_Tareas propuestas_
**A.** Responde a estas preguntas a partir del texto sobre el yo:
(i) ¿Qué se presenta en el texto como origen del río?
(ii) ¿Cuál es la particularidad trascendental del yo?
(iii) ¿Qué cosas confunde el colectivismo?
**B.** Enumera todo aquello bajo lo cual, según el texto sobre el yo, está el yo.

_Texto fuente_
De mi yo se predican muchas cosas. Mi yo entiende, mi yo quiere, mi yo come,
mi yo decide... No solemos decir "mi entendimiento entiende",
"mi voluntad quiere", "mi imaginación imagina". Porque
bajo mi entendimiento, mi voluntad, mi imaginación, mi cuerpo, está el yo:
soy yo quien entiende por medio de mi entendimiento y el yo quien entiende por
medio de mi voluntad, y el yo quien puede hacer una caricia o dar un
puñetazo. No decimos, a no ser en broma: "perdona, chico, no he sido yo,
mi mano te ha dado un puñetazo". No: yo soy el sujeto de todos y cada
uno de mis actos; yo estoy en todos mis actos; yo me experimento como origen
de mis actos. No son mis ojos los que miran, sino yo; no es mi cuerpo el que
acaso está hambriento, sino yo. Bien entendido que yo soy sujeto (sub-iectum,
subyacente) no sólo en el sentido de que estoy como "debajo", como
activamente emanando y sosteniendo o sustentando mis actos, sino también en
el sentido de que yo estoy "en" todos y cada uno de ellos, dándoles
vida real en su totalidad particular. Es decir, yo no subyazgo como un
substrato inerte de un edificio, sino como sujeto originario, como fuente de
mis actos. Por eso son "míos" y de nadie más, me han de ser
atribuidos, y, en última instancia, sólo yo soy apto para
"responder", es decir, dar respuesta cabal sobre la razón o porqué
de mi conducta. El río fluye del manantial. El manantial es origen del río,
y de una cierta manera está presente en todo el curso del río, el cual no
existiría sin su fuente.
La particularidad trascendental del yo es que es un sujeto libre y, por eso,
en cierto modo, creador de sus actos (libres). En consecuencia: yo soy - cada
"yo" es - sujeto originario y, además, autoposeedor y responsable.
En la persona se conjuga la perfección de una substancia con la excelencia de
una naturaleza intelectual.
UN CRASO ERROR: EL COLECTIVISMO
Yo soy, pues, un individuo (o mejor, un ser singular) que existe subsistiendo
en sí y no en otro. No soy un "accidente", "predicado", o
"adjetivo" de nadie. Yo no existo sobre algún sustrato más
profundo o íntimo que yo mismo, como han pretendido las antropologías
colectivistas. El colectivismo quiere entender la persona como un ser referido
enteramente a la sociedad, de manera que sólo tendría existencia y
subsistencia gracias al soporte que la sociedad le ofrece. El colectivismo
confunde el enjambre con la abeja, el bosque con el árbol, la persona con la
especie.

_Datos proporcionados_

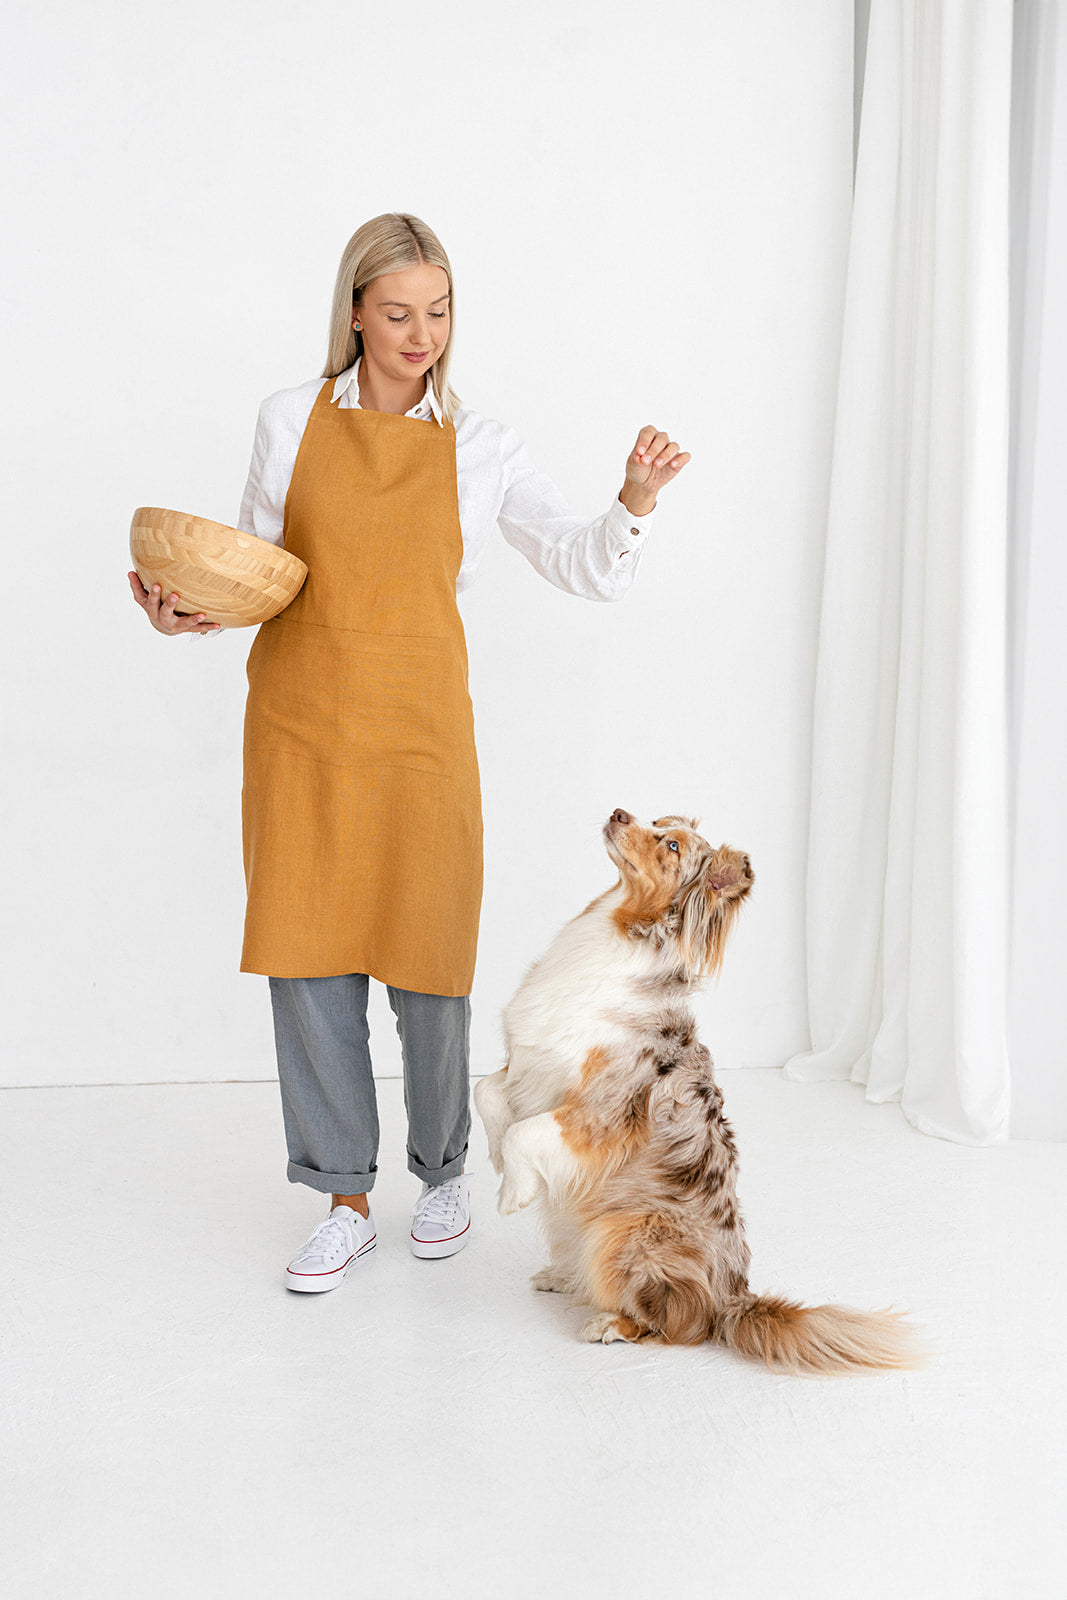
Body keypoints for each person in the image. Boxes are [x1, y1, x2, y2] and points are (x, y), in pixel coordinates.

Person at [127, 211, 690, 1293]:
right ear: (352, 313)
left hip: (422, 733)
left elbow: (584, 564)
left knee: (429, 969)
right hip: (300, 725)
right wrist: (185, 611)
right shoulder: (288, 418)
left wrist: (631, 504)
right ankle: (343, 1197)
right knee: (308, 965)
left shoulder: (481, 446)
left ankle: (439, 1176)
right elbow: (260, 571)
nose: (419, 332)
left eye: (436, 312)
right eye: (396, 313)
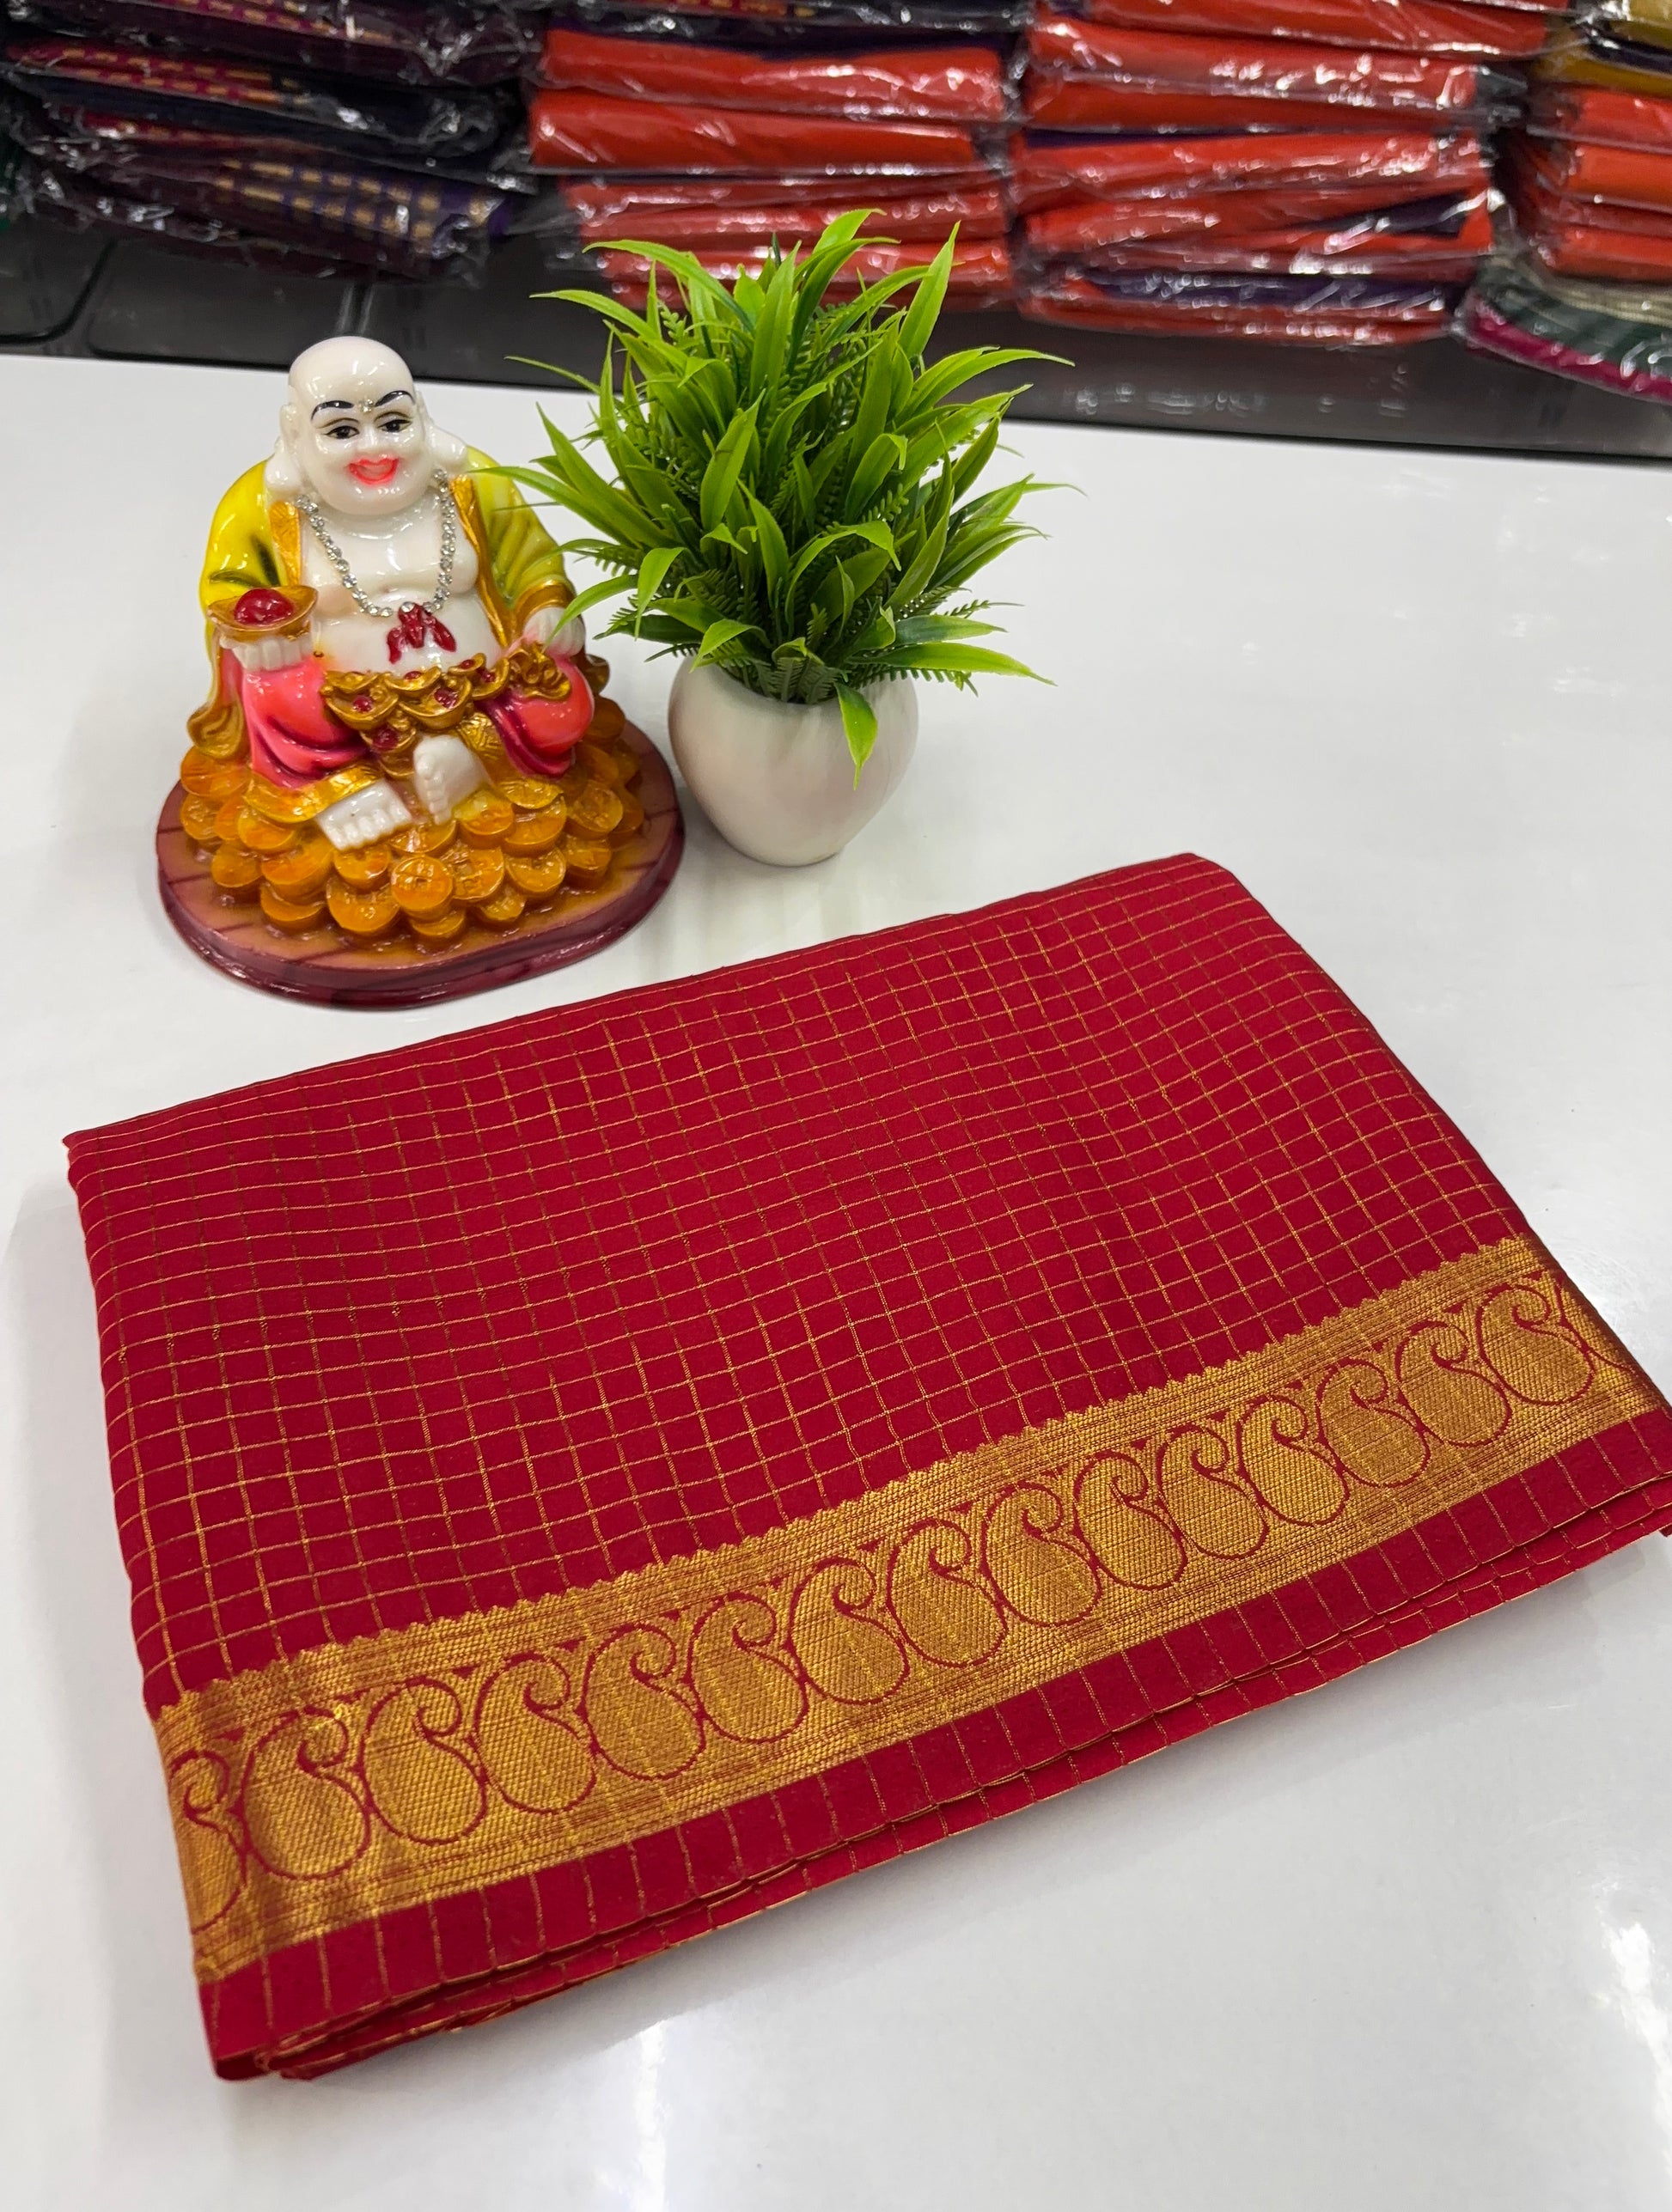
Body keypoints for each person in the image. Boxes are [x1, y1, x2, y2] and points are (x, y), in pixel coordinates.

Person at [191, 337, 593, 850]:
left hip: (484, 687)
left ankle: (474, 757)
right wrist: (259, 635)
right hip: (339, 705)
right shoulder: (261, 503)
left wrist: (548, 606)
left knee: (563, 694)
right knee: (273, 689)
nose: (374, 448)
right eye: (341, 430)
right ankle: (343, 784)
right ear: (295, 431)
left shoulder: (473, 481)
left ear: (420, 412)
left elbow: (531, 558)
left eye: (393, 422)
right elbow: (231, 589)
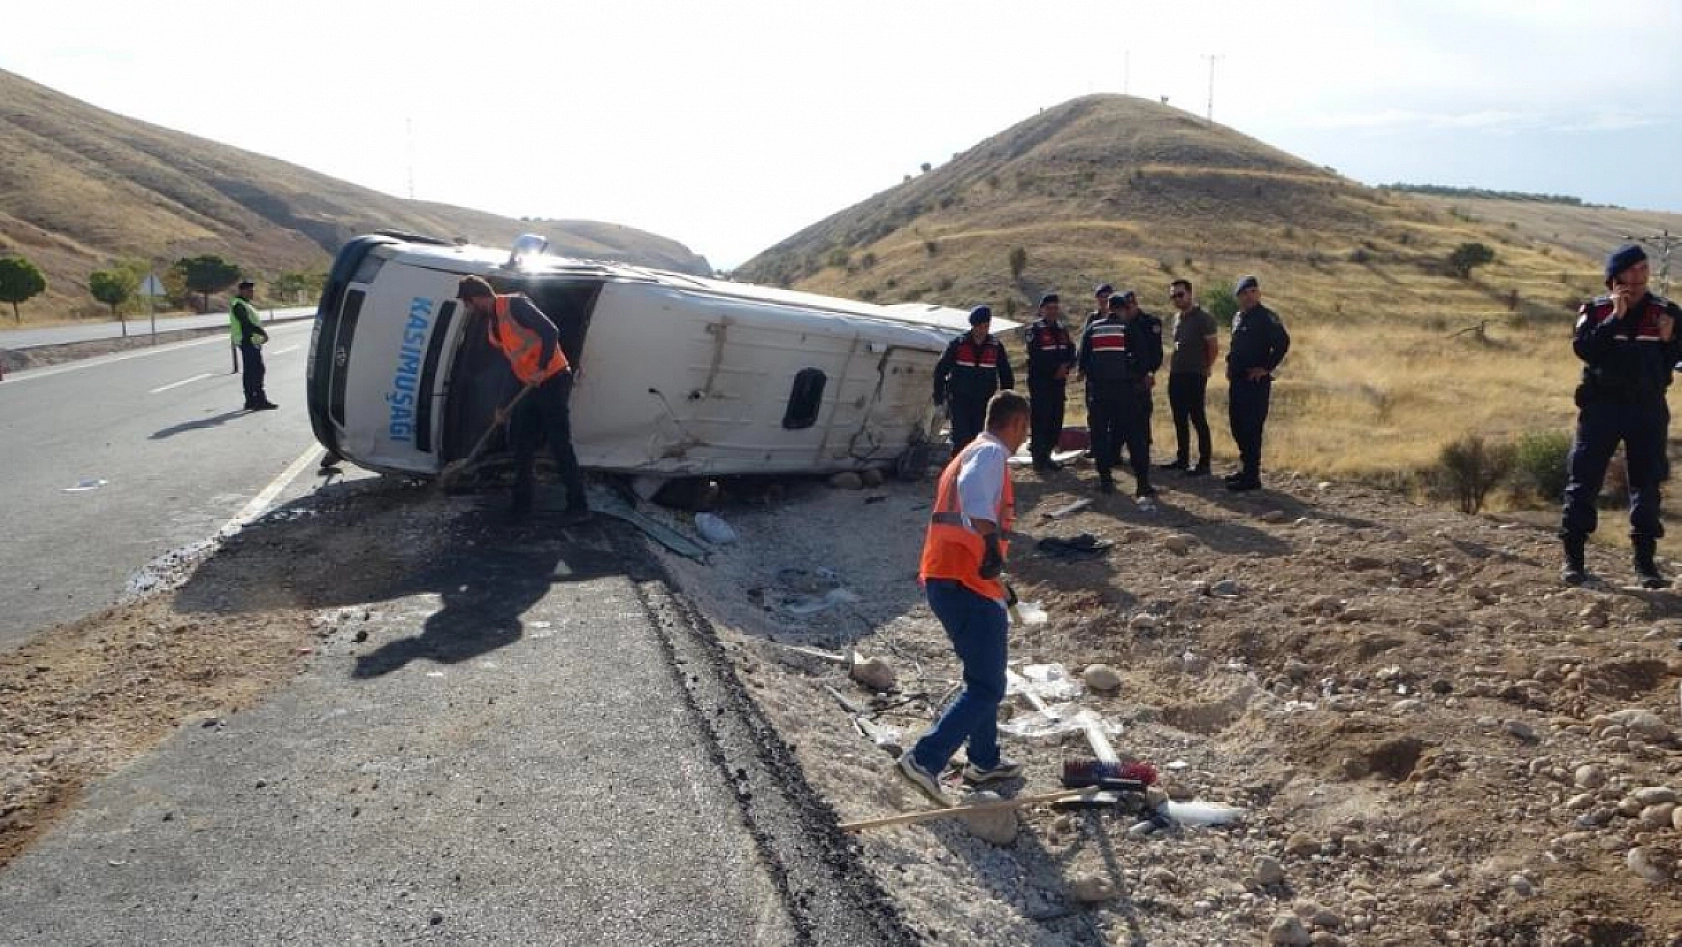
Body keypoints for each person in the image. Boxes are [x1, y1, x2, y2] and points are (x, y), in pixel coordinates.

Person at [898, 390, 1031, 803]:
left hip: (951, 578)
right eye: (1025, 429)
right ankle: (925, 759)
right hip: (965, 581)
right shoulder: (990, 455)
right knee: (988, 686)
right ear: (1014, 423)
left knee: (981, 678)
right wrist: (991, 546)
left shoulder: (969, 452)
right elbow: (975, 494)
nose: (1025, 438)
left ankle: (984, 760)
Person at [1559, 244, 1682, 588]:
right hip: (1602, 407)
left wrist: (1669, 338)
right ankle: (1574, 559)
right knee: (1583, 478)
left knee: (1647, 483)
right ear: (1615, 276)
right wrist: (1615, 317)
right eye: (1632, 270)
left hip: (1647, 408)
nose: (1640, 277)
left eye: (1644, 269)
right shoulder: (1596, 310)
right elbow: (1584, 349)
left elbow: (1675, 359)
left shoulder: (1667, 311)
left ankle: (1645, 564)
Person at [456, 276, 590, 523]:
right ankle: (521, 505)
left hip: (552, 380)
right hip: (527, 385)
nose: (469, 309)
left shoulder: (515, 306)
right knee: (520, 444)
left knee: (560, 443)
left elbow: (551, 331)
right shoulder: (493, 326)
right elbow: (514, 364)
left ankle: (578, 505)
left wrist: (541, 367)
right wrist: (502, 405)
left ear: (475, 298)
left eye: (468, 304)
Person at [1078, 292, 1155, 496]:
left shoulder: (1092, 329)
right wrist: (1136, 377)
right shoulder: (1129, 328)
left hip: (1100, 392)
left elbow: (1082, 360)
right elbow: (1143, 358)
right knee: (1134, 437)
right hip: (1126, 392)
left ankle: (1105, 481)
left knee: (1101, 437)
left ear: (1109, 308)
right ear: (1122, 309)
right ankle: (1142, 485)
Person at [1224, 275, 1290, 492]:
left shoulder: (1266, 317)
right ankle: (1245, 469)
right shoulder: (1238, 317)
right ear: (1238, 297)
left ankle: (1252, 477)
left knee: (1252, 428)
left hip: (1255, 381)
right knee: (1237, 425)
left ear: (1258, 294)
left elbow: (1282, 343)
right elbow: (1236, 346)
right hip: (1237, 380)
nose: (1249, 296)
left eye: (1253, 291)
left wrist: (1266, 368)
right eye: (1244, 293)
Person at [934, 306, 1014, 454]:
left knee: (980, 438)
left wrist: (1006, 400)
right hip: (960, 400)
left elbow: (1006, 373)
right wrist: (939, 398)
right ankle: (959, 471)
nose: (983, 330)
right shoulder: (958, 344)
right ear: (973, 326)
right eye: (980, 326)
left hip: (984, 401)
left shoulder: (995, 347)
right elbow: (940, 371)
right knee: (961, 438)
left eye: (986, 326)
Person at [1159, 279, 1219, 475]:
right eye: (1173, 296)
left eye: (1180, 294)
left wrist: (1206, 367)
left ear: (1190, 294)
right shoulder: (1177, 318)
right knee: (1179, 418)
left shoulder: (1204, 318)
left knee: (1197, 417)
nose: (1177, 299)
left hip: (1195, 374)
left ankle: (1204, 462)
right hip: (1177, 373)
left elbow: (1212, 347)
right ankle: (1182, 458)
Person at [1024, 292, 1076, 472]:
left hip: (1058, 384)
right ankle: (1038, 460)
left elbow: (1071, 351)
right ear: (1042, 310)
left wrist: (1066, 366)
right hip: (1041, 383)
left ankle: (1047, 455)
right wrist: (1055, 369)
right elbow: (1036, 356)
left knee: (1056, 421)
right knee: (1041, 421)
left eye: (1055, 308)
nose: (1053, 311)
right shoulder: (1034, 330)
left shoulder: (1062, 330)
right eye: (1049, 308)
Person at [230, 279, 276, 411]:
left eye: (252, 290)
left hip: (250, 341)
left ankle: (250, 401)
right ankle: (260, 401)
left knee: (250, 372)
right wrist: (262, 333)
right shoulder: (238, 305)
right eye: (249, 291)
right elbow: (246, 323)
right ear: (242, 291)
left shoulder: (244, 304)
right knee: (257, 371)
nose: (252, 293)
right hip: (247, 341)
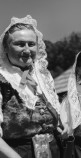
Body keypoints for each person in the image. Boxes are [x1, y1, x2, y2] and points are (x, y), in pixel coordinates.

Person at [0, 15, 62, 158]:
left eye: (31, 44)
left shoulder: (41, 77)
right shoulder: (2, 79)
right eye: (20, 44)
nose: (27, 50)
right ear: (5, 47)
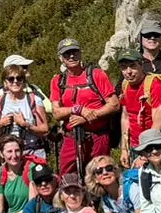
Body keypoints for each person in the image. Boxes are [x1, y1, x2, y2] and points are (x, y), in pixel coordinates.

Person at [50, 38, 119, 175]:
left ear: (80, 53)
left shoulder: (96, 75)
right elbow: (56, 113)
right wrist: (78, 109)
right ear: (60, 58)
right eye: (66, 53)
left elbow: (114, 105)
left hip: (98, 136)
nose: (71, 56)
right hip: (72, 138)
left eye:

_Soluciones_
**A.**
(i) El manantial.
(ii) Que es un sujeto libre y, por eso, en cierto modo, creador de sus actos (libres).
(iii) El enjambre con la abeja, el bosque con el árbol y la persona con la especie.

**B.** Mi entendimiento, mi voluntad, mi imaginación y mi cuerpo.